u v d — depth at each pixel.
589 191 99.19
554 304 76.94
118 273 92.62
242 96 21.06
::::::::::
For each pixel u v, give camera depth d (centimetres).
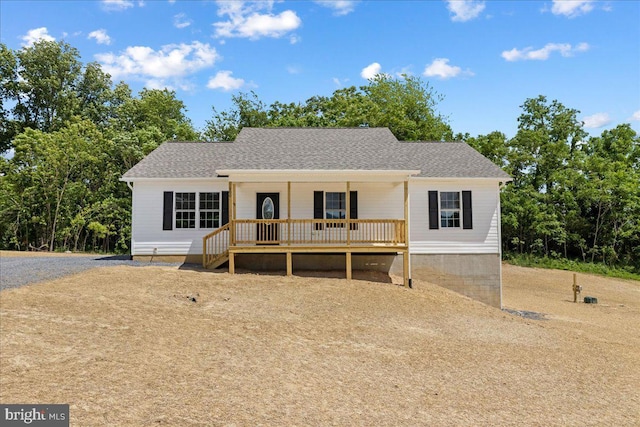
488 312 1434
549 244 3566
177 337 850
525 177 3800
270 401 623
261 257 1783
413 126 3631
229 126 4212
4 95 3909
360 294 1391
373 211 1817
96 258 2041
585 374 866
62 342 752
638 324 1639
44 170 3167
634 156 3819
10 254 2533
::::::::::
DIRECTIONS FOR THIS TASK: Locate the lines above that contain "each" and copy them.

ANSWER SPACE:
u v d — depth at each pixel.
For each pixel u v, give camera depth d (centimetres).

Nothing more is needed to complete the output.